Is North Korea Getting Any Better?
After more than a month out of public view, the country’s state media report that the young dictator has reappeared:
Last seen on Sept. 3, Kim [Jong Un]‘s lack of public appearances marked his longest span of time away from the public, and while Tuesday’s Korean Central News Agency report may put to rest rumors that Kim had been deposed, he is now walking with a cane. Kim has been dogged by persistent rumors about his ill-health, including reports of gout, diabetes, and an ankle injury. The report contains no mention of Kim’s alleged health problems.
But Mark Stone finds “nothing to prove beyond doubt that the images were taken on Monday.” Zooming out, Andrei Lankov claims that the country, while still “a brutal place,” is a little less of a hellhole than it used to be:
To understand North Korea today, one needs to admit that its economy, while grim, is nowhere near breakdown.
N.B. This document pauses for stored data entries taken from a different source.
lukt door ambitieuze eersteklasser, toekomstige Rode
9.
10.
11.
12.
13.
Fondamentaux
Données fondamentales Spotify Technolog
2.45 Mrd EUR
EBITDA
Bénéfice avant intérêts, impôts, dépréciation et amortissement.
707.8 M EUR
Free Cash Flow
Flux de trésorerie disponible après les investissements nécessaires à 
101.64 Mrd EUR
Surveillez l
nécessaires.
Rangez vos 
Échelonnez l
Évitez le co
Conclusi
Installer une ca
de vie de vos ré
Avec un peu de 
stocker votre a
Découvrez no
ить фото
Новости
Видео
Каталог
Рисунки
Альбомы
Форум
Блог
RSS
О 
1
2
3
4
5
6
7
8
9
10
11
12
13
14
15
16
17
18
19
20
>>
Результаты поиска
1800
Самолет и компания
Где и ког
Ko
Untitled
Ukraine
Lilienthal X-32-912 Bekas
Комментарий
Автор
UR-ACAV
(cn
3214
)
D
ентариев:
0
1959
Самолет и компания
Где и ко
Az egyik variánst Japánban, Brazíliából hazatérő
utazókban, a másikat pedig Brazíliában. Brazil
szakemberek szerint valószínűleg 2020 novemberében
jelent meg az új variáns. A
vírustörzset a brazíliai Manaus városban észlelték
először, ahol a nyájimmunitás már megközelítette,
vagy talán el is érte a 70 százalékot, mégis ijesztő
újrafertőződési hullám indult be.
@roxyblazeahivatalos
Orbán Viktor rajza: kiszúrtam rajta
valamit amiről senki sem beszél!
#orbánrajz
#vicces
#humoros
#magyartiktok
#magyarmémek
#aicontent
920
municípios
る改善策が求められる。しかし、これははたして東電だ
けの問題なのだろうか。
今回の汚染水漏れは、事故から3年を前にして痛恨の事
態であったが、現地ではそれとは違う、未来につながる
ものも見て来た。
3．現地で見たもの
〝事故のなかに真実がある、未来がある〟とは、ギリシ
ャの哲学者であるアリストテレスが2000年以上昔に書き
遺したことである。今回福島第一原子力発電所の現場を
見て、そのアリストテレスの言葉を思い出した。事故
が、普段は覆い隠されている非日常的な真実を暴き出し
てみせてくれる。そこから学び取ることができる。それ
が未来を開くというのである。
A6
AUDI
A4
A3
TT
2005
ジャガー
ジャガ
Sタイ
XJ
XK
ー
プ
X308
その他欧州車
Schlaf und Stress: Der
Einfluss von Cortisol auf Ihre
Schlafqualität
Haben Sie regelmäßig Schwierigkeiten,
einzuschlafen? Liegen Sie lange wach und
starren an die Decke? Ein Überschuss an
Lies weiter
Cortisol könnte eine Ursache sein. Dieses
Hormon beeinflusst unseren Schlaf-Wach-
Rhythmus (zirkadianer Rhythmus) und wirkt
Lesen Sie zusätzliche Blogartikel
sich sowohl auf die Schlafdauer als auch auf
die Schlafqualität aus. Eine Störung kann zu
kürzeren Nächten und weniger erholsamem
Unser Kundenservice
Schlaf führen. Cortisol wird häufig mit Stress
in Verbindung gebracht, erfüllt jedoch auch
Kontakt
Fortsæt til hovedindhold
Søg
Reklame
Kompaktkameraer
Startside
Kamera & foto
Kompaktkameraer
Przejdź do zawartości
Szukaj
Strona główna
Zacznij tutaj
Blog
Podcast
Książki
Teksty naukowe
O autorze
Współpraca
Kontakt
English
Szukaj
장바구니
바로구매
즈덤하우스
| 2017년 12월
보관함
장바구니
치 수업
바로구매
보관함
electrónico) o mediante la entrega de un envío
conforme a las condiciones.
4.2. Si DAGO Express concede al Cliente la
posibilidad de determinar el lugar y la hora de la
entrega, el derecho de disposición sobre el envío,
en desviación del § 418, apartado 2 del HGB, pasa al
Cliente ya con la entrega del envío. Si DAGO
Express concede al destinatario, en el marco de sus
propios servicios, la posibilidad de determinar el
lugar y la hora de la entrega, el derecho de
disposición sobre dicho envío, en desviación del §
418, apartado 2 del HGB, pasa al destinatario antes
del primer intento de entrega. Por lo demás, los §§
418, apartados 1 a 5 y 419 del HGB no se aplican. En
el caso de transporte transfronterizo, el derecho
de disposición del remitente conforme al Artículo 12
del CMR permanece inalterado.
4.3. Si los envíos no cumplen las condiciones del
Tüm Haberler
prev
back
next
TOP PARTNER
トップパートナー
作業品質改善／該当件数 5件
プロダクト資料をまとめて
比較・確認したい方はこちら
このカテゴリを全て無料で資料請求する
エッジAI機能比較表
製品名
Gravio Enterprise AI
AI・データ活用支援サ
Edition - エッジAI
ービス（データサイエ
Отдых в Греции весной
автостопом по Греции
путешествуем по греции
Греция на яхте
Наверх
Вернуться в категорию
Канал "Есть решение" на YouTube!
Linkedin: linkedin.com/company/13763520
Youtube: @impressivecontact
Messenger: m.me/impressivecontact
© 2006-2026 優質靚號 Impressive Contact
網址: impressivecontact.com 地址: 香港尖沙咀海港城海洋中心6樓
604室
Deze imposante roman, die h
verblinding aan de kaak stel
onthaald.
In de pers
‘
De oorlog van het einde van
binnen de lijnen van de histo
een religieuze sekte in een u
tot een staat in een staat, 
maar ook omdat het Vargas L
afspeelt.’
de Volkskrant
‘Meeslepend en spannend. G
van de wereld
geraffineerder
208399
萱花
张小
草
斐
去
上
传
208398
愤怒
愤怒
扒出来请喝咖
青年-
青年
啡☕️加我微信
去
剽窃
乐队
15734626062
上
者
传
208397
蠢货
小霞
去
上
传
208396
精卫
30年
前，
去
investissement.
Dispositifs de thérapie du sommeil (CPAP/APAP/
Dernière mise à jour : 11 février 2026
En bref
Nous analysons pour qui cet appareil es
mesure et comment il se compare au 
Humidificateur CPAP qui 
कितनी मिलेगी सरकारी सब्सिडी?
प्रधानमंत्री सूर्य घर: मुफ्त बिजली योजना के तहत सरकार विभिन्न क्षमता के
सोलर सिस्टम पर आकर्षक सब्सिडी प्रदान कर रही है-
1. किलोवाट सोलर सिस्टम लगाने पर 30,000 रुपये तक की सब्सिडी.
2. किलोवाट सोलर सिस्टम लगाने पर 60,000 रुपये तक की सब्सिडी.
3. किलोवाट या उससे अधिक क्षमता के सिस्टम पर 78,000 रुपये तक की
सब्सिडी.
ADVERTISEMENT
In fact, from a nadir in the late 1990s — when state-run industries collapsed and a famine killed an estimated 600,000 people — the economy has grown slowly but steadily. … The world barely noticed a remarkable achievement last year: For the first time in nearly three decades, North Korean farmers managed to produce enough food to meet the population’s basic survival needs. In spite of a drought this spring, preliminary reports indicate that this year’s harvest is likely to be good, too.
Lankov also marshals evidence that North Korea’s gulags are housing fewer prisoners:
This has much to do with the regime’s abandonment of the so-called family responsibility principle. Previously, all immediate family members of a convicted political criminal (so long as they shared his or, far less frequently, her household registration) were deemed to be political criminals as well, and thus were also dispatched to the gulag.
After the death of Kim Il Sung in 1994, his son and successor Kim Jong Il ordered that this approach be applied selectively. A few years later, the authorities were instructed to punish relatives only in cases of especially hideous crimes — such as writing anti-government graffiti. By North Korean standards, this represented a substantial improvement.